Since their childhood, every single day of their life, humans develop new skills by interacting with the environment they live in. In a never ending process from crawling to walking such improvements occur at all levels, from speaking new words, tasting new foods and making new experiences. When this happens, new brain connections – referred to as synapses – are formed. Synapses are continuously changing, as new experiences flow in the life of an individual or organism. What synapses essentially do is storing all the new insights one gains during any form of interaction with the environment.
When Frank Rosenblatt invented the artificial neuron, also known as the perceptron, back in 1958, he was inspired by the way the human brain learns new abilities (details about his seminal work can be found in ).
As depicted in the figure below, Rosenblatt’s perceptron takes a weighted sum of inputs , applies a transformation called activation function and outputs 1 if the weighted sum is greater than a certain threshold and 0 otherwise. The weights represent a mathematical trick that mimics the behaviour of the synapses in a real brain, just without any chemistry involved. Initially, they are set to small random values and later they are modified such that the output produced by the network matches the desired output (i.e. the target). This process, referred to as training, is crucial. In fact, the weights are changed in such a way that the network learns a certain task, that is not feasible with the initial random values.
Learning suitable weights is the same mechanism behind modern deep learning algorithms, which are nothing more than layers of artificial neurons connected to each other. Indeed, as explained in a previous post, one of the reasons of the successes of deep learning is attributed to the possibility of training the weights of large neural networks on big datasets by means of innovative gradient descent-based techniques.
What if hours and hours of training neural networks on powerful GPUs were not necessary? In other words, could one just use some random values and have a model that is capable of providing meaningful predictions?
As crazy as it sounds, some researchers have showed this is definitely possible. After all, it’s time for God to play dice…
In their paper titled “Weight agnostic neural networks” and referenced in , Adam Gaier and David Ha have shown that some neural network architectures can reach state-of-the-art accuracy without learning any weights.
The core idea is based on a change of perspective, where training a neural network no longer means finding the optimal weights via gradient descent. In fact, training consists of searching for an optimal architecture the performance of which is not sensitive to the values of its weights. In this case, training is directly performed by the network topology alone. Searching for such an optimal architecture starts with generating an initial population of neural networks with few connections and no hidden layers. In each network only one single random shared weight is used and all the connections use the same value for the weights, which is just random.

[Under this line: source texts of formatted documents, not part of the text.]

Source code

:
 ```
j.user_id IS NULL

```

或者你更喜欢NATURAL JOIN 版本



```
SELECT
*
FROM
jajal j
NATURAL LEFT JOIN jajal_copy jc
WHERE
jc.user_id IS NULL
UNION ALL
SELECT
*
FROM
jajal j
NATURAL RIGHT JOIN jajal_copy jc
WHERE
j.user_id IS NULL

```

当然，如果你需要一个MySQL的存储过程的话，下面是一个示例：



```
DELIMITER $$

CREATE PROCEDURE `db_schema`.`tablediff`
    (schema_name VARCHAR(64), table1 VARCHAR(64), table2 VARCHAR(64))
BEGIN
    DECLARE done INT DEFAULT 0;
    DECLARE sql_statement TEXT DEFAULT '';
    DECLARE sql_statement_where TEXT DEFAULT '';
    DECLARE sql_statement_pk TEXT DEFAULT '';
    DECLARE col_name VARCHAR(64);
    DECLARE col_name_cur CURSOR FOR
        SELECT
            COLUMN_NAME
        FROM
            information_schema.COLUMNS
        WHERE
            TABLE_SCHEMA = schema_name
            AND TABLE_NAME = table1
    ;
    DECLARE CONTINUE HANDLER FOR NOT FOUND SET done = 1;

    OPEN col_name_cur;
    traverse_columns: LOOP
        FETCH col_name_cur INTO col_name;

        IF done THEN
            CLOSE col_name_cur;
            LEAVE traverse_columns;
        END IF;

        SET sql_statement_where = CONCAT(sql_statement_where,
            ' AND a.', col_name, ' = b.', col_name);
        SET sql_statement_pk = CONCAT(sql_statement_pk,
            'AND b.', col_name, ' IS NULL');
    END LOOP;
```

After an initial population of networks is established and ranked according to their performance, the process continues with subsequent training iterations, during which a new population of networks is generated by modifying the best performing architecture thus far. The process continues until such a performance no longer improves. To be more specific, at each training epoch the networks are modified by randomly inserting new nodes, adding new connections, changing the activation function, or a combination of the three. As more and more iterations are performed, only the best architectures survive, just like with genetic algorithms (for the interested reader, an introduction to genetic algorithms is referenced in ).

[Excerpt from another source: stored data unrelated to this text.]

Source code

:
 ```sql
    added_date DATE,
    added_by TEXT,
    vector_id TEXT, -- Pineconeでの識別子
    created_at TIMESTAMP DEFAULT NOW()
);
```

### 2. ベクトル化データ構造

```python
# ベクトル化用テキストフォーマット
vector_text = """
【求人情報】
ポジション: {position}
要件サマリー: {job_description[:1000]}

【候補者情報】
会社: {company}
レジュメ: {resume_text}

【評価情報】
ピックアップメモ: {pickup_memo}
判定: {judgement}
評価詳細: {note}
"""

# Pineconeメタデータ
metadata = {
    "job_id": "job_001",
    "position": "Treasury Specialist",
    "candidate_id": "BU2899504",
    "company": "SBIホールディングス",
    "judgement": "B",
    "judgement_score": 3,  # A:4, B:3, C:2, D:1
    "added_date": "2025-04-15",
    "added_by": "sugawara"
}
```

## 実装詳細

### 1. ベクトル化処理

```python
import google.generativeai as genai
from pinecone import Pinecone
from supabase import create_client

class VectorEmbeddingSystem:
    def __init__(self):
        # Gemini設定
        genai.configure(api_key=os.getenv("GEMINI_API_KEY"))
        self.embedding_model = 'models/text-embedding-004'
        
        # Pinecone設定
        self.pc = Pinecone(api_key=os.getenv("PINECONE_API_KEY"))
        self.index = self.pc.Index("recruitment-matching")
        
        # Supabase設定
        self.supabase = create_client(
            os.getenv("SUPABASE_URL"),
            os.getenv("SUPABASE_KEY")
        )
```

The best network architecture is the one that performs consistently well with a wide range of random weights. This, in turn, means that such weights are not really critical in determining the accuracy of the model. Obviously, between two different network architectures with similar performance, the simpler architecture is preferred. What is surprising is that, in contrast to the conventional deep learning models that only perform correct predictions after extensively tuning their weights, weight agnostic neural networks (WANNs) have the tendency to perform well with just one random weight considered for all the connections. Moreover, they perform even better and reach state-of-the-art accuracy if the weights are trained like in a standard setting.

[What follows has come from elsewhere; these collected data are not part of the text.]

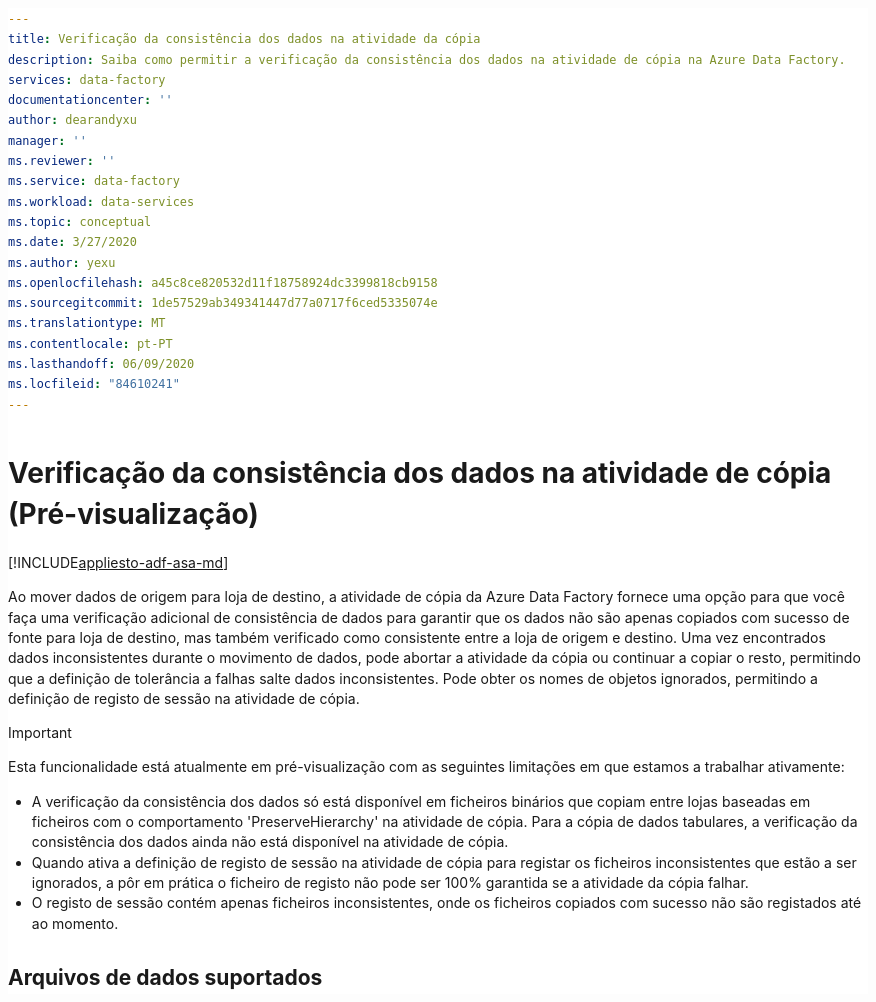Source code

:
```yaml
---
title: Verificação da consistência dos dados na atividade da cópia
description: Saiba como permitir a verificação da consistência dos dados na atividade de cópia na Azure Data Factory.
services: data-factory
documentationcenter: ''
author: dearandyxu
manager: ''
ms.reviewer: ''
ms.service: data-factory
ms.workload: data-services
ms.topic: conceptual
ms.date: 3/27/2020
ms.author: yexu
ms.openlocfilehash: a45c8ce820532d11f18758924dc3399818cb9158
ms.sourcegitcommit: 1de57529ab349341447d77a0717f6ced5335074e
ms.translationtype: MT
ms.contentlocale: pt-PT
ms.lasthandoff: 06/09/2020
ms.locfileid: "84610241"
---
```

#  <a name="data-consistency-verification-in-copy-activity-preview"></a>Verificação da consistência dos dados na atividade de cópia (Pré-visualização)

[!INCLUDE[appliesto-adf-asa-md](includes/appliesto-adf-asa-md.md)]

Ao mover dados de origem para loja de destino, a atividade de cópia da Azure Data Factory fornece uma opção para que você faça uma verificação adicional de consistência de dados para garantir que os dados não são apenas copiados com sucesso de fonte para loja de destino, mas também verificado como consistente entre a loja de origem e destino. Uma vez encontrados dados inconsistentes durante o movimento de dados, pode abortar a atividade da cópia ou continuar a copiar o resto, permitindo que a definição de tolerância a falhas salte dados inconsistentes. Pode obter os nomes de objetos ignorados, permitindo a definição de registo de sessão na atividade de cópia. 

> [!IMPORTANT]
> Esta funcionalidade está atualmente em pré-visualização com as seguintes limitações em que estamos a trabalhar ativamente:
>- A verificação da consistência dos dados só está disponível em ficheiros binários que copiam entre lojas baseadas em ficheiros com o comportamento 'PreserveHierarchy' na atividade de cópia. Para a cópia de dados tabulares, a verificação da consistência dos dados ainda não está disponível na atividade de cópia.
>- Quando ativa a definição de registo de sessão na atividade de cópia para registar os ficheiros inconsistentes que estão a ser ignorados, a pôr em prática o ficheiro de registo não pode ser 100% garantida se a atividade da cópia falhar.
>- O registo de sessão contém apenas ficheiros inconsistentes, onde os ficheiros copiados com sucesso não são registados até ao momento.

## <a name="supported-data-stores"></a>Arquivos de dados suportados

Researchers have tested this approach on the MNIST database of handwritten digits, the de-facto benchmark to compare machine learning methods on multi-class classification tasks, and shown that WANNs can classify MNIST digits as good as a single layer neural network with thousands of weights trained by gradient descent. The fact that no training of the weights was involved makes the entire experiment unique.
In the last 20 years, many powerful deep learning architectures have been proposed. From Long-short-term-memory networks (LSTMs) that allowed to reach breakthrough performances in sequence modeling tasks such as machine translation, speech recognition, time-series forecasting, to Convolutional Neural Networks (CNNs) and Residual Networks that represent the state-of-the-art in computer vision problems like object detection and image classification, what all these networks have in common is that they require substantial training effort. In contrast, it seems that WANNs do not require such massive training tasks to take place.
To conclude, this new approach has all the properties to facilitate the discovery of new architectures that can help solving more challenging problems in several business and scientific domains, just like LSTMs and CNNs have done so far.